**Text to read:**
#####

Worldbuilding Wednesday #3: Imitation vs Inspiration vs A Secret Third Thing

Ahoy worldbuilders! Hope this Wednesday finds you well and that 2025 hasn’t been 2025ing in your direction too much.

So, we started with basics, then got into some loose ground rules. Now what?

Now, we have to do some real damn work.

a pile of coins, all sorts of metal and colors
Coins? Good. Creating 19 different kinds of coins? Also good, but c’mon, who are you, Patrick Rothfuss? Take it easy, there’s other work to do first.

No, we are not creating, labeling, and then updating fourteen types of currency based on ingot size and which Queen is now ruling.

No, that fun is for later. Today, we’re talking about the difference between being inspired by our world, directly imitating our world, and a secret third thing which is forging your own path between those poles.

The world is inspiring. How could it not be? Have you seen the world?! There’s A LOT going on and there’s a lot that’s really incredible. Flora, fauna, history, language, culture, astrophysics, quantum mechanics, art across mediums, music, the very concept of evolution! And that’s before getting into the nitty-gritty, the real specific stuff, like why do some cultures use and love specific condiments? How were coins shaped? What beasts became those of burden and which of protection? Why is a goose worshipped in this one small town, or at least highly regarded?

NOW, let’s break this down.

Inspired by: Wow, I really love this particular era of Chinese history, and this dynasty and this emperor and this poet, let me think about this for a little bit . . . a-ha! I can use them to springboard my own idea because I love the dynastic in-fighting and how this emperor’s paranoia made him hire a copy-cat actor who may actually be a better leader than him, and this poet, yes, I love how she wrote really scathing poems but you had to know the right combination so everyone else just saw nice poems about nature . . . yes! Okay, so what if it’s a royal family made up of magical duplicates who pose as public figures for the family and the government, and the real family has been locked away by the duplicates and this poet in the palace is publishing work to try and tell people and her REAL poems can only be read by moonlight!

Imitation: Oh wow, I really like this time of Chinese history . . . figure I’ll just change some names, file off some serial numbers, and hey, EVERYONE copies right, it’s the first form of flattery—

NO. STOP. DO NOT PASS GO. DO NOT COLLECT 200 IMAGINATION DOLLARS.

#####

**Direction 1:** Report every line of the records that contains the string "azim".
The text and the records have no connection to each other.

#####

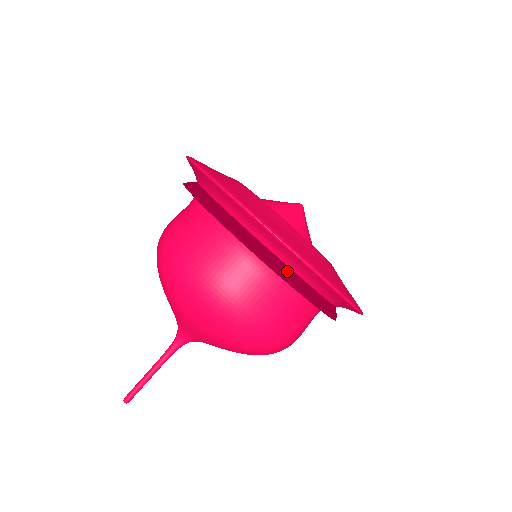
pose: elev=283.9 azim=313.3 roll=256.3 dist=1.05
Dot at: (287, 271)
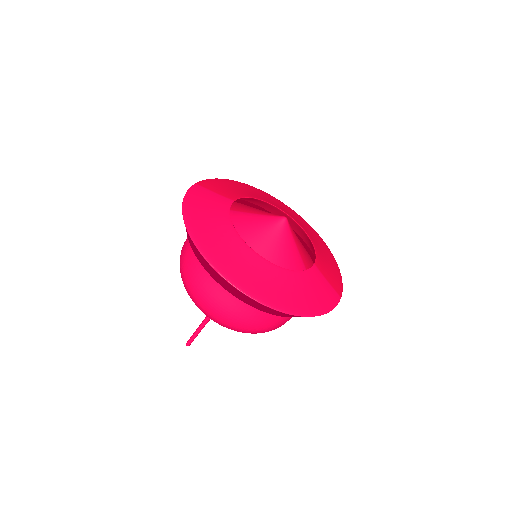
Dot at: occluded
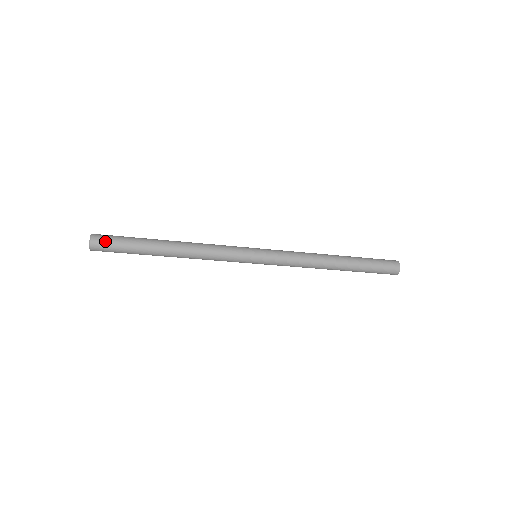
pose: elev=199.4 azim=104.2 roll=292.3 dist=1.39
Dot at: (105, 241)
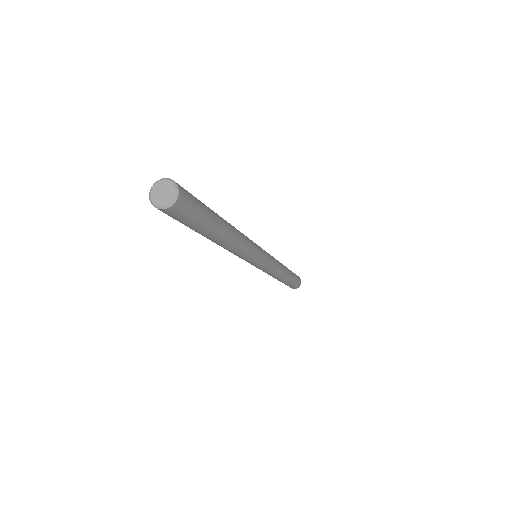
Dot at: (190, 199)
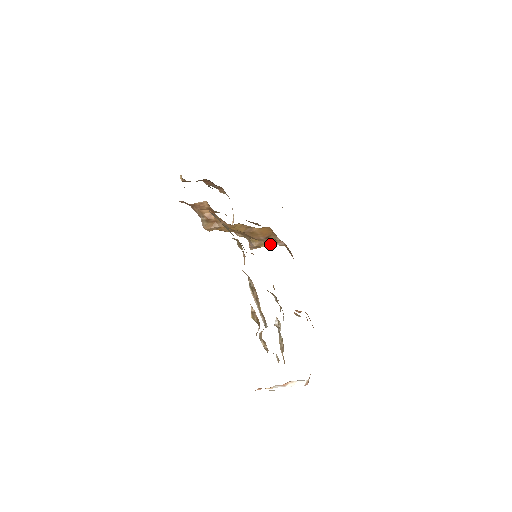
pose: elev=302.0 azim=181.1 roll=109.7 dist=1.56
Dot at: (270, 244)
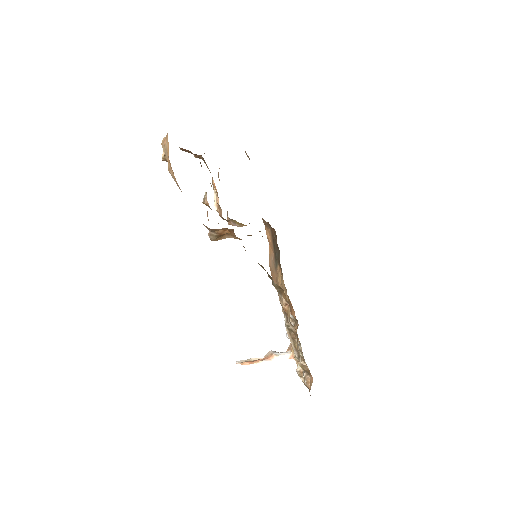
Dot at: occluded
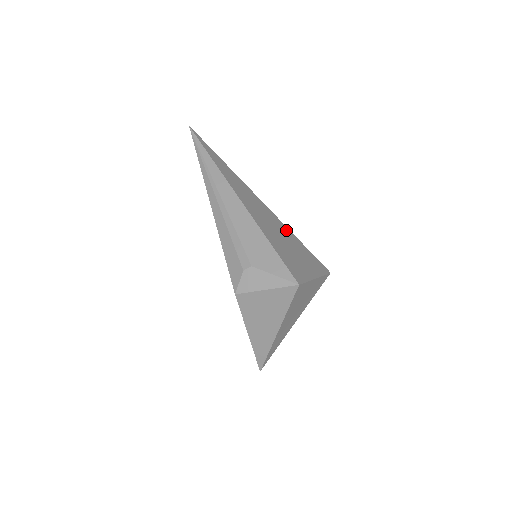
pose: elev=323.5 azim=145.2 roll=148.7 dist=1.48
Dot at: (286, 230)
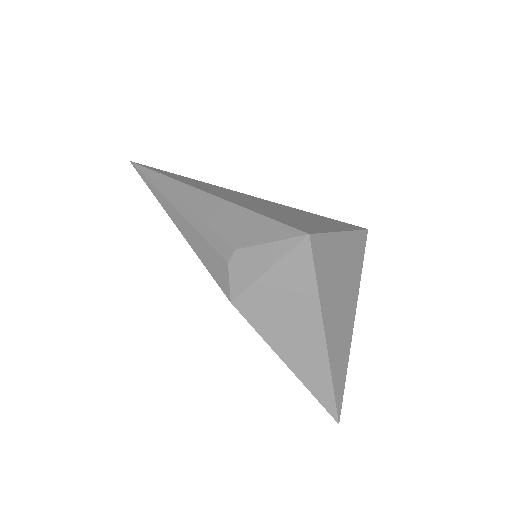
Dot at: (281, 206)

#####

**Direction 2:** Write out the worldbuilding post from "No, that fun" to "least highly regarded?" again, renaming "goose" as "heron".

**Problem solution 1:**
pose: elev=283.9 azim=313.3 roll=256.3 dist=1.05
pose: elev=199.4 azim=104.2 roll=292.3 dist=1.39
pose: elev=302.0 azim=181.1 roll=109.7 dist=1.56
pose: elev=323.5 azim=145.2 roll=148.7 dist=1.48

**Problem solution 2:**
No, that fun is for later. Today, we’re talking about the difference between being inspired by our world, directly imitating our world, and a secret third thing which is forging your own path between those poles.

The world is inspiring. How could it not be? Have you seen the world?! There’s A LOT going on and there’s a lot that’s really incredible. Flora, fauna, history, language, culture, astrophysics, quantum mechanics, art across mediums, music, the very concept of evolution! And that’s before getting into the nitty-gritty, the real specific stuff, like why do some cultures use and love specific condiments? How were coins shaped? What beasts became those of burden and which of protection? Why is a heron worshipped in this one small town, or at least highly regarded?